■ Directions ■
Begin with the first line of the entries below. Copy each line exactly, stopping after the one that contains "white label roll from (755, 200)".
*** Data ***
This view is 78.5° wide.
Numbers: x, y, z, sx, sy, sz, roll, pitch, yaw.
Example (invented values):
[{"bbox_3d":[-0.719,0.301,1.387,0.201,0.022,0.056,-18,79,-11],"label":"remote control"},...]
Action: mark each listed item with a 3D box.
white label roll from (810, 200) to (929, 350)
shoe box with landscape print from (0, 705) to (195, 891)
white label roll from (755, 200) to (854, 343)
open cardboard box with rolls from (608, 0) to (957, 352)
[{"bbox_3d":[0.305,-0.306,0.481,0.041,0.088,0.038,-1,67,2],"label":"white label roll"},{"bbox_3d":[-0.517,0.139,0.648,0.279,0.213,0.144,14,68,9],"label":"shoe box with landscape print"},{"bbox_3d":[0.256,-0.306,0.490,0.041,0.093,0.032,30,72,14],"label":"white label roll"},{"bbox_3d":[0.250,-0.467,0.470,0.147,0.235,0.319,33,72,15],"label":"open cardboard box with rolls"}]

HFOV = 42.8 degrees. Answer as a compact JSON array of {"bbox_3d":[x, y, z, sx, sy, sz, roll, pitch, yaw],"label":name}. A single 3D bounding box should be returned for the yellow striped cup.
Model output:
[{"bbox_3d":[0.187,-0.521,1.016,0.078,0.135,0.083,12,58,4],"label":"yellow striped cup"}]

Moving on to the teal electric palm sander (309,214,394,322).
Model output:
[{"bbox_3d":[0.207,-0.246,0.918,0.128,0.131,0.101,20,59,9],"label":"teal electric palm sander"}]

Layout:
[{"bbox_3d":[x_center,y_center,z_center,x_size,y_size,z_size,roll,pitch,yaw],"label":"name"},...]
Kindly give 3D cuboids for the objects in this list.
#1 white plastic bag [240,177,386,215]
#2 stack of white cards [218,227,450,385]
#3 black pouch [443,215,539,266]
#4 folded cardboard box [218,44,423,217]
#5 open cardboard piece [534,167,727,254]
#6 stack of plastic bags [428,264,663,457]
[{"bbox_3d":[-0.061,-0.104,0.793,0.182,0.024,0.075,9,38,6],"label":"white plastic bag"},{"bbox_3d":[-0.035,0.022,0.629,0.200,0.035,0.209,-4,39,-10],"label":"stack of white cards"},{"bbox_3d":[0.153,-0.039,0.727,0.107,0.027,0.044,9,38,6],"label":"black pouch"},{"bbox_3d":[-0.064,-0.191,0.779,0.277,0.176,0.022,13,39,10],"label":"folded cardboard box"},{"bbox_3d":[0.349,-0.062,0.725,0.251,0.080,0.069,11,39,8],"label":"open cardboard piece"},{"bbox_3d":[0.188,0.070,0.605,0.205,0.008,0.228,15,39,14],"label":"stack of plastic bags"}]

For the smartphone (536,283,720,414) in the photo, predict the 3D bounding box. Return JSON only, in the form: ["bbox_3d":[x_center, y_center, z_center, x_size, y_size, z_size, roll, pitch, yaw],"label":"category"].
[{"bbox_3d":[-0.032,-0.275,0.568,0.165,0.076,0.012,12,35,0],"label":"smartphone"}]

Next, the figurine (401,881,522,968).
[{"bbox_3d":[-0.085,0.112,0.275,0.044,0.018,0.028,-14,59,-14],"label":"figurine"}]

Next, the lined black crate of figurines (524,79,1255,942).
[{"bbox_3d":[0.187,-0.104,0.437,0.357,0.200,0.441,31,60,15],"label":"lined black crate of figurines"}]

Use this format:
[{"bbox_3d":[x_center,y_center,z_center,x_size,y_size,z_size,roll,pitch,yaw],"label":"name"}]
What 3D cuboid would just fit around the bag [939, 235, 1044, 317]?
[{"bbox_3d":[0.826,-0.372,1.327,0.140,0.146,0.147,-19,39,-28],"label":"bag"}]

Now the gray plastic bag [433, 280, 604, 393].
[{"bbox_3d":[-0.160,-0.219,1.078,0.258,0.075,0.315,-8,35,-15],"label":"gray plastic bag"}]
*** End of Data ***
■ Exercise answer ■
This view is 78.5° wide.
Numbers: x, y, z, sx, sy, sz, roll, pitch, yaw.
Example (invented values):
[{"bbox_3d":[-0.719,0.301,1.387,0.201,0.022,0.056,-18,79,-11],"label":"remote control"},...]
Action: mark each listed item with a 3D box.
white label roll from (810, 200) to (929, 350)
shoe box with landscape print from (0, 705) to (195, 891)
white label roll from (755, 200) to (854, 343)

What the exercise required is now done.